[Data extracts Boundary: Start]

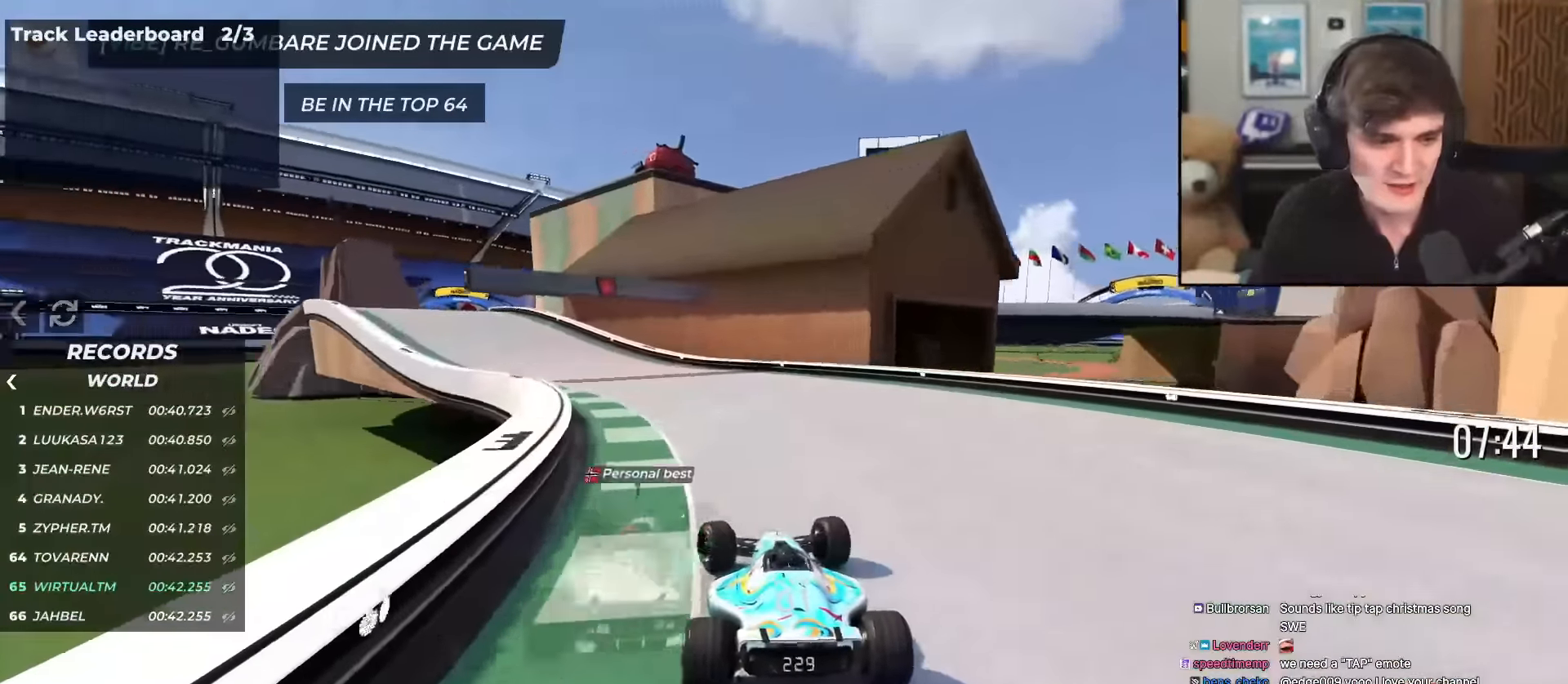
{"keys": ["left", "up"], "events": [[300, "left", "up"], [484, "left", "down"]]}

[Data extracts Boundary: End]
[Data extracts Boundary: Start]

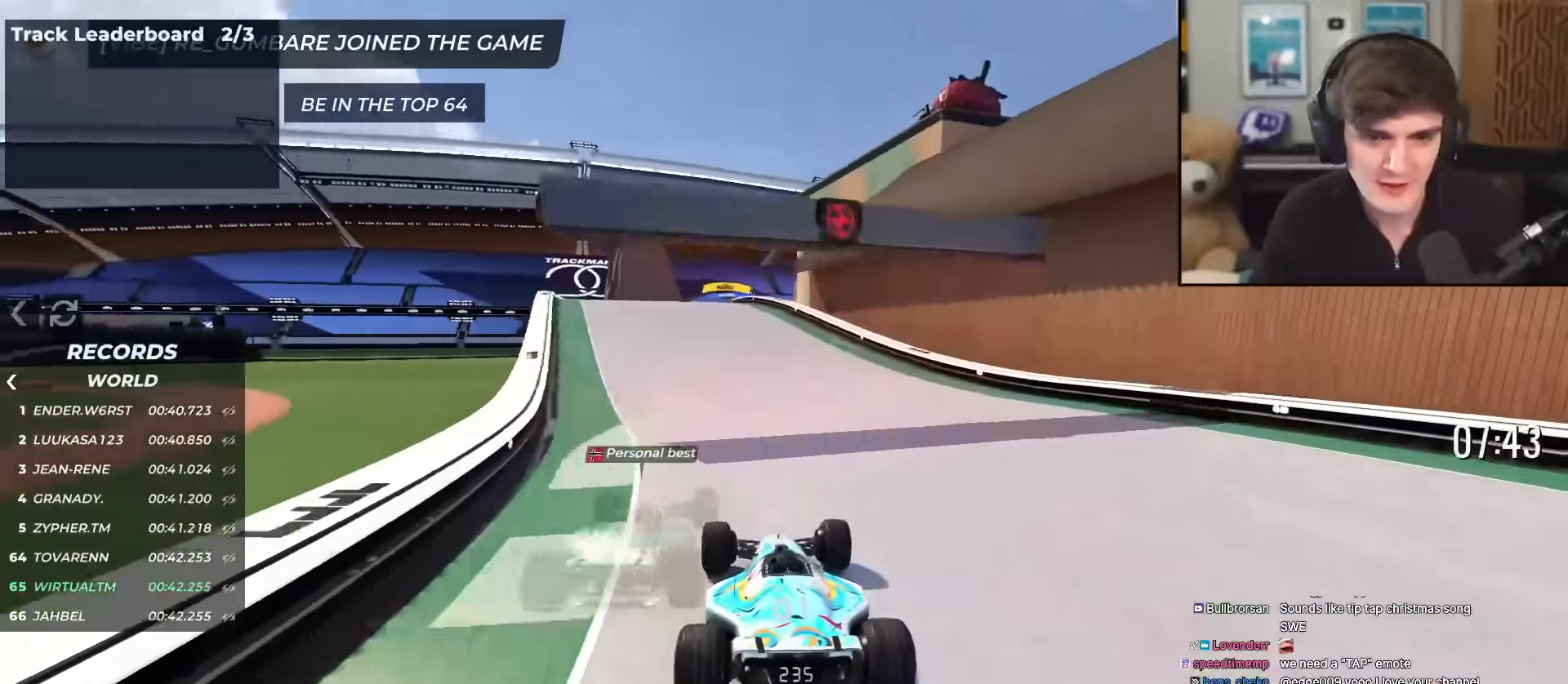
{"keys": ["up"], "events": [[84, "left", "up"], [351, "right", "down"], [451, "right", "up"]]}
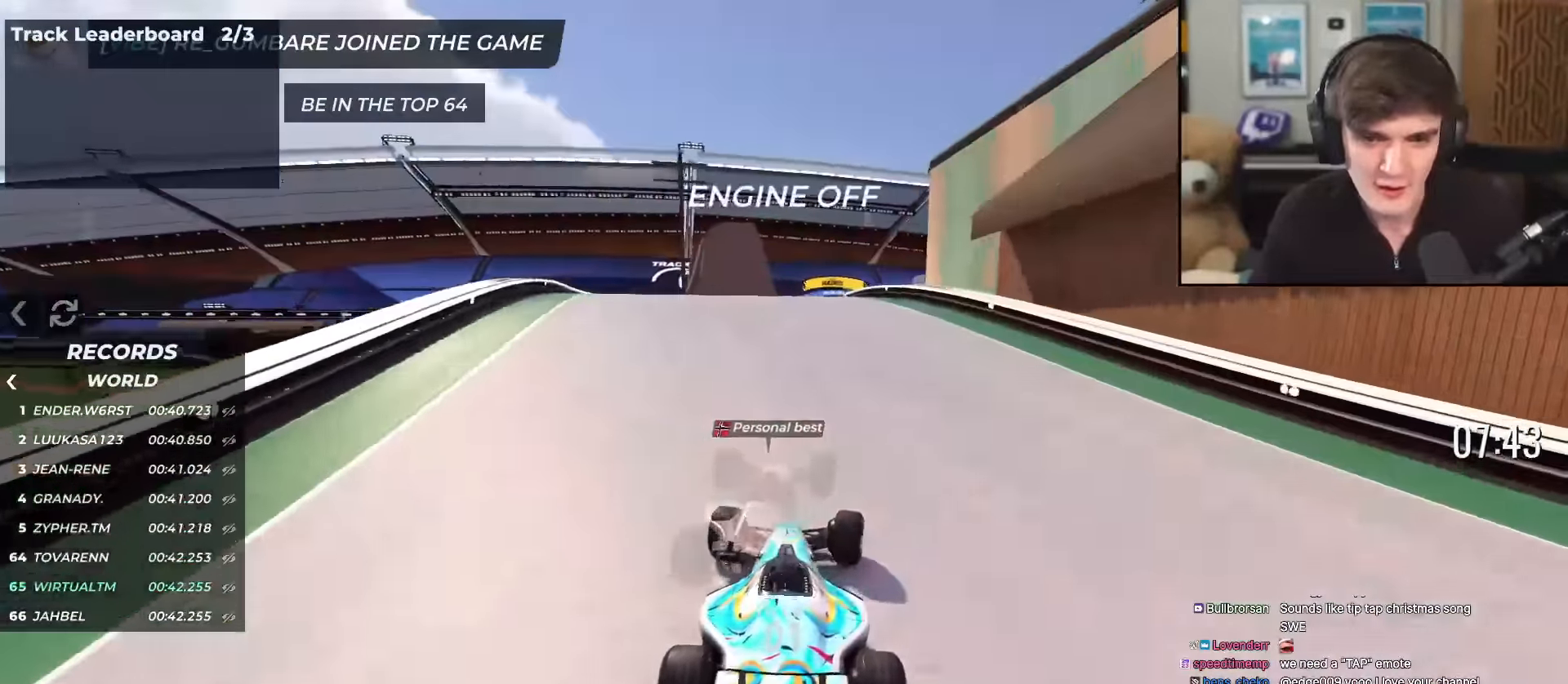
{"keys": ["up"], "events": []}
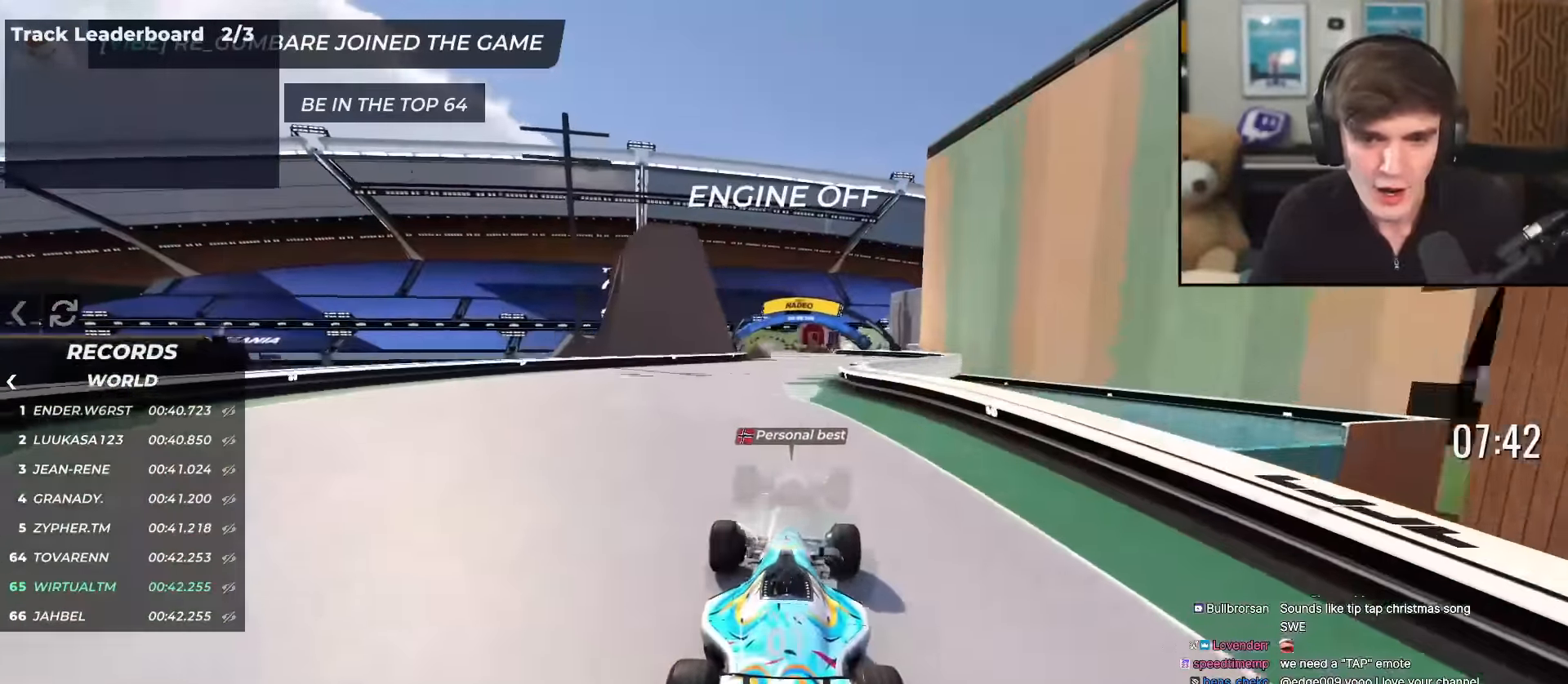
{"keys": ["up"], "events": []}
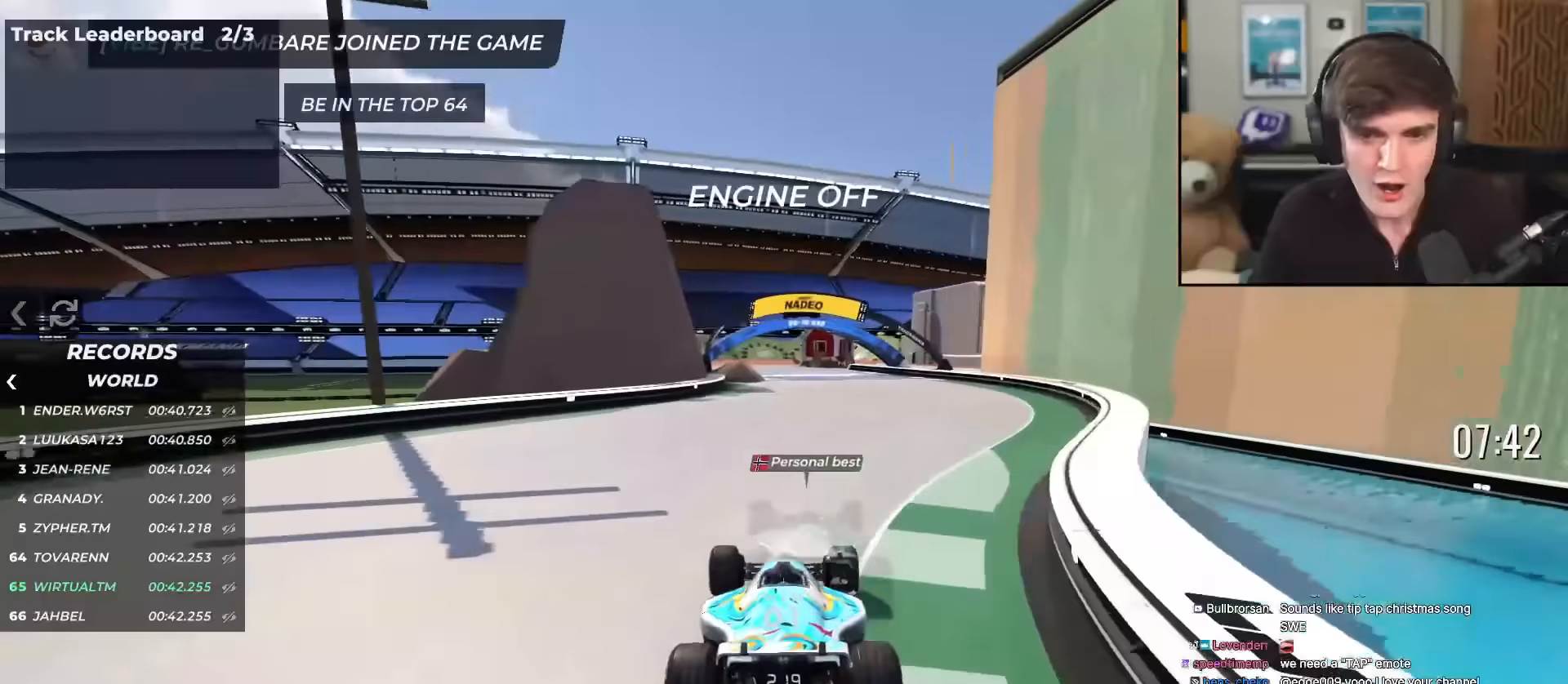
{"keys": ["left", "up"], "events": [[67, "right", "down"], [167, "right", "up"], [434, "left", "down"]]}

[Data extracts Boundary: End]

Assigned task: Report every line from the listing above where the string "down" can be found.

Response:
{"keys": ["left", "up"], "events": [[300, "left", "up"], [484, "left", "down"]]}
{"keys": ["up"], "events": [[84, "left", "up"], [351, "right", "down"], [451, "right", "up"]]}
{"keys": ["left", "up"], "events": [[67, "right", "down"], [167, "right", "up"], [434, "left", "down"]]}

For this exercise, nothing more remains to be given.